Sunday, March 28, 2010

identity

I was looking at my "about me" thing on facebook. I deleted it and went to re write it and got stuck. I would start to type something and then delete it....this happened 3,4, 5,6 times.I sat and thought about it. How do you define yourself in words? what do you say about yourself to give people an impression of who you are?
IS IT POSSIBLE??


to write out who we are....give people a sense of us in a paragraph? I bet I could ask my closest friends..the ones who know my heart... I am sure they would do a better job than I.

Or better yet...could I look to the creator of the universe...the one who formed me in my mothers womb to tell me a little bit about who I am and what He intended me to be...

psalm 139 13-15
for you created my inmost being
you knit me together in my mothers room
I will praise you because I am fearfully and wonderfully made
your works are wonderful
i know that full well
my frame was not hidden from you
when i was made in the secret place
when i was woven together in the depths of the earth.

You see, all too often we are defined by the wrong things. WE PUT OUR IDENTITY IN THINGS THAT ARE FLEETING.THINGS THAT FADE AWAY.
We become defined by our marriages , I have many times been "Andrews wife"

We become defined by our children , I have many times been "Romans mom"

We become defined by our education or career "what do you do?" or "Im JUST a stay at home mom"

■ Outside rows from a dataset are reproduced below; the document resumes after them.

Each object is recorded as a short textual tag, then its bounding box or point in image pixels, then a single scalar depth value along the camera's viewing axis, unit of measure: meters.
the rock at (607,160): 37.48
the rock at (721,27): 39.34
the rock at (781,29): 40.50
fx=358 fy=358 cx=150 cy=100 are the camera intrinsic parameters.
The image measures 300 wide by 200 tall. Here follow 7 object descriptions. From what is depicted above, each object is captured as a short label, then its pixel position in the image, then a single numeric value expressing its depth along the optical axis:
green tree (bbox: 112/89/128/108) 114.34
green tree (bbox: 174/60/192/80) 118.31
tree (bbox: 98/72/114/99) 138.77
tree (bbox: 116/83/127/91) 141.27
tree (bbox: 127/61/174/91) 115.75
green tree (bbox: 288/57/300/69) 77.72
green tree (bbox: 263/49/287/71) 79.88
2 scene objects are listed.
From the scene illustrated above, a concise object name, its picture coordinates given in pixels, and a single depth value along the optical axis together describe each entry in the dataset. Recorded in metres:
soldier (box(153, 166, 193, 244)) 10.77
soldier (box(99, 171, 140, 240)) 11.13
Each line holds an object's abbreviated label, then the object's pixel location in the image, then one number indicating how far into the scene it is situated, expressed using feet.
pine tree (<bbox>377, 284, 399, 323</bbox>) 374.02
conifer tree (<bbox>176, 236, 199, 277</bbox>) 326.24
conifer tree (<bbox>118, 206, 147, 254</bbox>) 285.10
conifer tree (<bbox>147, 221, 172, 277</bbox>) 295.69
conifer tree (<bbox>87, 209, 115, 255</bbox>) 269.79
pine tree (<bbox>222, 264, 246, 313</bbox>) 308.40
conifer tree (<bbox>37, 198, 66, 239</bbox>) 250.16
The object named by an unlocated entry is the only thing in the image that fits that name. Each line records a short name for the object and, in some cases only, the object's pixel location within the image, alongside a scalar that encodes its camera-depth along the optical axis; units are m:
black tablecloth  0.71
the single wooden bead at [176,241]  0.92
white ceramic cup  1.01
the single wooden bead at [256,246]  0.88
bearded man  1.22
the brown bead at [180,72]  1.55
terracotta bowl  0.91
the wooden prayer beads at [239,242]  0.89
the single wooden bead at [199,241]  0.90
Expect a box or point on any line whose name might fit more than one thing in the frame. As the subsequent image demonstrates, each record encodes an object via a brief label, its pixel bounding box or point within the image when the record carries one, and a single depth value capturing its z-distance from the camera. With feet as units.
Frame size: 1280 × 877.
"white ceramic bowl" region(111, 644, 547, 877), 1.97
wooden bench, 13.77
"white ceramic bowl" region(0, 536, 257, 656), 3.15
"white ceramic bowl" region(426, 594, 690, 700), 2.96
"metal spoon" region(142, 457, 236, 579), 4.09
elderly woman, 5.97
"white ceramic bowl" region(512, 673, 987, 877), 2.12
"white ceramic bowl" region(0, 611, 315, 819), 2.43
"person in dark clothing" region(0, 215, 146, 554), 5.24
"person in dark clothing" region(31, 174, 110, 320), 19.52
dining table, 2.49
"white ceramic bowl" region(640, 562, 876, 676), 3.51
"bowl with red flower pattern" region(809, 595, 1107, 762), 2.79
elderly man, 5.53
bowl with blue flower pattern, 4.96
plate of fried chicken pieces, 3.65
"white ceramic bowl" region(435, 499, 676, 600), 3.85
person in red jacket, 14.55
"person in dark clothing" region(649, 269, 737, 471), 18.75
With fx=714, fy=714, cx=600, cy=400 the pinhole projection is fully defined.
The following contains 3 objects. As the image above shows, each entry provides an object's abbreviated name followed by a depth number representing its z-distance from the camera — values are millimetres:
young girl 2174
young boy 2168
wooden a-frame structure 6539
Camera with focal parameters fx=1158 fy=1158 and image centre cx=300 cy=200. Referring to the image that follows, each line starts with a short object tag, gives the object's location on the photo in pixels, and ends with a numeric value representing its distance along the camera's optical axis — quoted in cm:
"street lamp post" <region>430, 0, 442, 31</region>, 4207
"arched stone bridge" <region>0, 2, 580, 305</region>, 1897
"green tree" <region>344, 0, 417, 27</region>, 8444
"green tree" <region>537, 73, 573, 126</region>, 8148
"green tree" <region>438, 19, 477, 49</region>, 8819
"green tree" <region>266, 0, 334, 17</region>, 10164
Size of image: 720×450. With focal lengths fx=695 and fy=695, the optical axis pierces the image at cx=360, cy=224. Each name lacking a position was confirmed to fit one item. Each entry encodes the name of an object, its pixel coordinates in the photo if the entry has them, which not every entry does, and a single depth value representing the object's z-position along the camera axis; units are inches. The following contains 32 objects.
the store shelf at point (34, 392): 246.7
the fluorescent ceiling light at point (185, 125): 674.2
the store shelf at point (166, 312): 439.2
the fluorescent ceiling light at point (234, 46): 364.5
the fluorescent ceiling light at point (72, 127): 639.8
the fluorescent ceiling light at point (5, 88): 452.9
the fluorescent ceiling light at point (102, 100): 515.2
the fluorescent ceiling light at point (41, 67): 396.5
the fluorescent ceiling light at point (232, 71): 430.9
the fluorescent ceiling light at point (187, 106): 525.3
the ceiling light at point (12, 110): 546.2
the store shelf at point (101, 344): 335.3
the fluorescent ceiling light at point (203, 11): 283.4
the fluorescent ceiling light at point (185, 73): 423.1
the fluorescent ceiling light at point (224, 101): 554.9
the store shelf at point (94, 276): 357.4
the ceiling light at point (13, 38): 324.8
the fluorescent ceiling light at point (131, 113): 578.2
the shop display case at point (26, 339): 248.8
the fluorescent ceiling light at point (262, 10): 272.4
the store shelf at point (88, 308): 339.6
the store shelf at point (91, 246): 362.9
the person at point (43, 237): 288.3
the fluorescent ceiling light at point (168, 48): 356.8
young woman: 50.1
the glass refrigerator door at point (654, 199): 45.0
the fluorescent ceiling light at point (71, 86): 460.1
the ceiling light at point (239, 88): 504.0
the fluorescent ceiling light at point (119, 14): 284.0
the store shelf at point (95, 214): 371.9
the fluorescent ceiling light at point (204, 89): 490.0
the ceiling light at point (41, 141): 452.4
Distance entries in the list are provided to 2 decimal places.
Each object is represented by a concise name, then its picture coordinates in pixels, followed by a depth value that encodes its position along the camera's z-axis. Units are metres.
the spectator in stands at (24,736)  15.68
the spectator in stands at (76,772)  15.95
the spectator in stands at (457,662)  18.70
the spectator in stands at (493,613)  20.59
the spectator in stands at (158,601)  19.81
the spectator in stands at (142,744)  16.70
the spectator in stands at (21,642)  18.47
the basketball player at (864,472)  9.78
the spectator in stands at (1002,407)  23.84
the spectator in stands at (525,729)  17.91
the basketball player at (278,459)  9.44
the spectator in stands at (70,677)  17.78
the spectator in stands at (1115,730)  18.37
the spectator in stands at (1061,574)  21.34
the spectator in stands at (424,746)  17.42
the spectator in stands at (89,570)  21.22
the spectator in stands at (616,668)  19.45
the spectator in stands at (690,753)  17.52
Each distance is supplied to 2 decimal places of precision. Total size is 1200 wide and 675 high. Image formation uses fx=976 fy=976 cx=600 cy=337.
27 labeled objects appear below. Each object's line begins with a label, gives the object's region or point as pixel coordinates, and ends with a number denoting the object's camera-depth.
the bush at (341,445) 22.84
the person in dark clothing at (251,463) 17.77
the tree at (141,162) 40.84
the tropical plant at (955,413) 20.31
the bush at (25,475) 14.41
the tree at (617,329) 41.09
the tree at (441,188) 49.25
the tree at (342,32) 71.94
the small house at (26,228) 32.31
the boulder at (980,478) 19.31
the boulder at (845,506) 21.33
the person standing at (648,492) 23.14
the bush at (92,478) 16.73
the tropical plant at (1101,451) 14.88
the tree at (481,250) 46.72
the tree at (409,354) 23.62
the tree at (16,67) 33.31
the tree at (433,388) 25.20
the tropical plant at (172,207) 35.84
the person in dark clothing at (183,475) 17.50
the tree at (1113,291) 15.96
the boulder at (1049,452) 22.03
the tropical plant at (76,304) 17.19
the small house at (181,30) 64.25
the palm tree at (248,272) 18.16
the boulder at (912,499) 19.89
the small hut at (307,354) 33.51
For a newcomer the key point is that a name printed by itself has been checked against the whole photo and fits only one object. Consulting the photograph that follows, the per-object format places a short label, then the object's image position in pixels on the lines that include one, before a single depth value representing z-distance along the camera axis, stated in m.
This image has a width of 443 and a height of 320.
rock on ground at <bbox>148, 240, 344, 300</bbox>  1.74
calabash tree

We are defined by how we look and how we act..the things we spend our time in...what we spend our money on...
You see, I could put my identity and happiness in Andrew (who is in my opinion the greatest man on the planet) but ultimatley he is going to let me down because he is human. This is not to say that i believe he will have an affair or start drinking heavily etc...(although he is not above that.) But he is going to hurt me and I hurt him.we are human..and we fail. Not to mention the face that the mortality rate these days (Pastor Greg) is right around 100 percent. Every day is a gift and we may not have tomorow...as i learned when my mom died when i was 20. Yes, YOU are going to die. Are you ready for whats next?? You can not put your hope in a person when our flesh is dying with every passing day.

Then again, I could put my identity and happiness in a house or car or the quest for more money so I can have a happier and more relaxing life.But these things too, are temporary..and really are they worth putting your identity in?

Everyday I fight against my own selfishness to have the perspective God intended for me to have. I fight everyday to place my identity in him..and not in how much i can accomplish or how i look or how perfect i can make everything on my own terms. I find any time I get depressed or in a funk it is because i have been trying to do things my own way and on my own terms.

He loves me (and you) so much that He wants to be our everything which is why he left us His love letter. When He is our identity we can never fail because we have our hope in something that is eternal and everlasting.

Psalm 90:2
Before the mountains were born or you brought forth the earth and the world, from everlasting to everlasting you are God.